Something inside of me kicked in during that meeting -- a force or energy that is hard to describe -- and I said all the right things, all the things that Fiona and Nate wanted to hear about the open adoption we would have, one that involved visits and birthday parties and holidays and sporting events and so on and so on. As Fiona told me, it sounded too good to be true.

But here's the thing. When I looked into my daughters' parents' eyes and told them that they would be a real part of our lives, of Lily's life, I knew I had to find it in me to live out that promise. How it all would work seemed complex and confusing at the time, but I was committed to sorting it out. Because never in a million years could I live with deceiving my daughter's parents. Never. Hurting them in that way would be simply unbearable.

That's why I get sick to my stomach when I read about far too many situations where prospective adoptive parents make promises to mothers and fathers about being a real part of their child's life post-adoption, and then totally renig on those promises. And even though I'm not one of those people, I don't even like sharing the title "adoptive parent" with them. Hurting your child's parent is hurting your child. Period.
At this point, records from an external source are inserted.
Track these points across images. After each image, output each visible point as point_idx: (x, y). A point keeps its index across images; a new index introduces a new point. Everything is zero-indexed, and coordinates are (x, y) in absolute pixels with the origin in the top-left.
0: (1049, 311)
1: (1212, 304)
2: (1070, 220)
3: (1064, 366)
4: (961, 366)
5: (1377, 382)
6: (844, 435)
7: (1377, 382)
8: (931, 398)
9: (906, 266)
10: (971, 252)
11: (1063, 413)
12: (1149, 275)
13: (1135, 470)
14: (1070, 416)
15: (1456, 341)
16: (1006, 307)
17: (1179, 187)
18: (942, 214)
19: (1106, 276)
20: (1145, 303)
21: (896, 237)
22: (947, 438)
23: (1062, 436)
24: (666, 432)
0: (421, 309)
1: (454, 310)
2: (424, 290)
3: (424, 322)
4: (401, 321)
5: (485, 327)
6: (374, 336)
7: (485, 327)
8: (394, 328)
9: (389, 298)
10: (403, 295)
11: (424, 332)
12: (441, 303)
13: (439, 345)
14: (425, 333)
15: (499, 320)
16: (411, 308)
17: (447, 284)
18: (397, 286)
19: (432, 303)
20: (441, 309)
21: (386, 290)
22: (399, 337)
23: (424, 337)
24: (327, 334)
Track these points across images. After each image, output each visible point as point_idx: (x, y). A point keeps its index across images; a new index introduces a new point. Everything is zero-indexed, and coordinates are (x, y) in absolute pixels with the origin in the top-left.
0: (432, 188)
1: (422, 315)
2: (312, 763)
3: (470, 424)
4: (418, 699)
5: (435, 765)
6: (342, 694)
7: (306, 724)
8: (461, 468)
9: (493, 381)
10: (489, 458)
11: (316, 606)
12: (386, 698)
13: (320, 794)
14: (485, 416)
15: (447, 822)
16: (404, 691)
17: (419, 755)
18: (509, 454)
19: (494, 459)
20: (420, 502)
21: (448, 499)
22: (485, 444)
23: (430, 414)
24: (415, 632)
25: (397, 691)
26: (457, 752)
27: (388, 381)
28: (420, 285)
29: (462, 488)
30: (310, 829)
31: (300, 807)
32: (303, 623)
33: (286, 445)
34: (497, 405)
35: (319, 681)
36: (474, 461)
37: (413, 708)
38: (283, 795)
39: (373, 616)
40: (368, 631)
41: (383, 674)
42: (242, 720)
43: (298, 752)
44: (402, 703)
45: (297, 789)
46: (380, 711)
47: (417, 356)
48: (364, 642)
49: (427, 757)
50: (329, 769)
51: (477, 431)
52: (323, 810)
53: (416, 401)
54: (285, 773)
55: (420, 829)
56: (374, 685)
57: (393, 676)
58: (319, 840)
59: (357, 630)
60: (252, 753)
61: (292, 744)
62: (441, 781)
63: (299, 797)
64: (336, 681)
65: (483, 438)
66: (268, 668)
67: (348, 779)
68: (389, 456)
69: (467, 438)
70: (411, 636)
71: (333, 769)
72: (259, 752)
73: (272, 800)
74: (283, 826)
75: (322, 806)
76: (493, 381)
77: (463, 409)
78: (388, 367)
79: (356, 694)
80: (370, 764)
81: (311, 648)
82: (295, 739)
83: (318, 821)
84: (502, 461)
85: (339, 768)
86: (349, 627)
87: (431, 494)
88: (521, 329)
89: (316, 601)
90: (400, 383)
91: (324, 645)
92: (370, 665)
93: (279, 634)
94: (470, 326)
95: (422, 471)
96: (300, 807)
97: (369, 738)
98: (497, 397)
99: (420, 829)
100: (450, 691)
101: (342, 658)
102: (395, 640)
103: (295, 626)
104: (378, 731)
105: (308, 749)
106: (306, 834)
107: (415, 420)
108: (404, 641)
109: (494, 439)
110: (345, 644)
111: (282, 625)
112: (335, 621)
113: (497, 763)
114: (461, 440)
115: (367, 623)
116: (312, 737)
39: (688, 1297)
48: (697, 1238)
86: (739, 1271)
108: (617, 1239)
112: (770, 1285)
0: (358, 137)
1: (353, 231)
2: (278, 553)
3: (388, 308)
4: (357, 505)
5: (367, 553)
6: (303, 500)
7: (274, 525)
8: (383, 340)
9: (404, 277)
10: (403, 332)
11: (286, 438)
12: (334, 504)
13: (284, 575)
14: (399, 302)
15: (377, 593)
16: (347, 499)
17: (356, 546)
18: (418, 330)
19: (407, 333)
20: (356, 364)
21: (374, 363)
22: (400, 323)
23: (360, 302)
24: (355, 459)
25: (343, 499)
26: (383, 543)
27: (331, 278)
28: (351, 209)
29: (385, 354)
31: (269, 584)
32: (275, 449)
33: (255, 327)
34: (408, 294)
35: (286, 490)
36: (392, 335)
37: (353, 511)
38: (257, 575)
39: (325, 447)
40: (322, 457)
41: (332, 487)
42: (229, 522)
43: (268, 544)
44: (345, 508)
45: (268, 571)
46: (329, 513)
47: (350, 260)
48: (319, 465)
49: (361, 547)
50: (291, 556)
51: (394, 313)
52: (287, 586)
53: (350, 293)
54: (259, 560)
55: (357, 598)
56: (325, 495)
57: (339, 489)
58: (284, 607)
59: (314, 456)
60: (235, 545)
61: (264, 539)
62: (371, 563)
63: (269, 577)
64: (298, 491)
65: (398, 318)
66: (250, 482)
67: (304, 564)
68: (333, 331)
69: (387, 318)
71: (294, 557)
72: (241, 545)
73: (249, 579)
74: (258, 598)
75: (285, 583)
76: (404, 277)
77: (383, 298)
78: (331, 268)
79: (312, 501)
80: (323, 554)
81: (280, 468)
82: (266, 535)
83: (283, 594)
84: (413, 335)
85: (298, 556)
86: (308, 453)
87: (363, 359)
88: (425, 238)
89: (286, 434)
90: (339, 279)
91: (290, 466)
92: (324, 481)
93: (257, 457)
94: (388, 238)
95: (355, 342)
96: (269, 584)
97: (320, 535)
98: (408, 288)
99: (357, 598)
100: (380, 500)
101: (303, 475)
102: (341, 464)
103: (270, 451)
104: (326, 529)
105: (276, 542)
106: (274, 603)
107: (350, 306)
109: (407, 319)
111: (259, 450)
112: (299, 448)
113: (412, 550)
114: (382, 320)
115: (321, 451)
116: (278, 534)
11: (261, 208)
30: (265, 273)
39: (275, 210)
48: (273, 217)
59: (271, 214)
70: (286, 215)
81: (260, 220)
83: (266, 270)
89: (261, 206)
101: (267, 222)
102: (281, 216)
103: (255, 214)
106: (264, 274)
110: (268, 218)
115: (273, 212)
Of course, our adoption has opened wider and farther than I ever could have imagined. What seemed so confusing and complex at the beginning is second nature to me now. Fiona has lived with us. Both Nate and Fiona have had keys to our house for various reasons. They spend time with Lily with us and without us. Fiona's mother has volunteered at Lily's school. There have been visits and birthday parties and holidays and soon there will be sporting events, too. Fiona and Nate are among the most important and special people in my life. Turns out that it wasn't too good to be true - for all of us.